BRIEF:
The data below should be printed in full, exactly, and without any of its images.

Segment Open

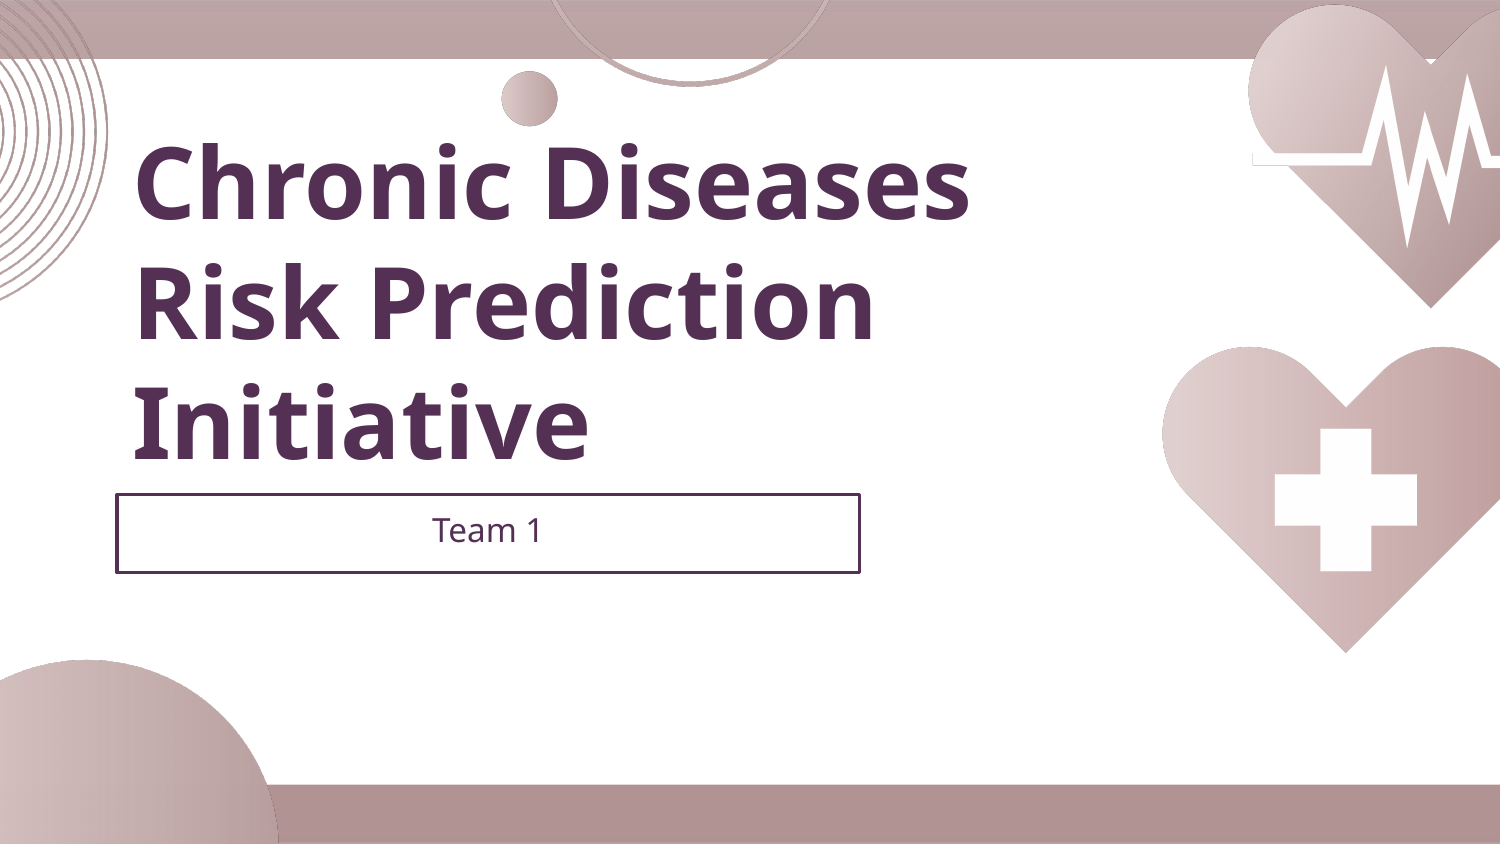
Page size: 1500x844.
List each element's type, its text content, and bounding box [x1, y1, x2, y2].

picture [0, 0, 1161, 322]
title Chronic Diseases Risk Prediction Initiative [116, 230, 1156, 495]
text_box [1161, 0, 1500, 679]
picture [0, 652, 1500, 844]
subtitle Team 1 [115, 493, 861, 574]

Segment Closed

REPLY:
Page size: 1500x844.
List each element's type, its text content, and bounding box [x1, y1, x2, y2].

picture [0, 0, 1161, 322]
title Chronic Diseases Risk Prediction Initiative [116, 230, 1156, 495]
text_box [1161, 0, 1500, 679]
picture [0, 652, 1500, 844]
subtitle Team 1 [115, 493, 861, 574]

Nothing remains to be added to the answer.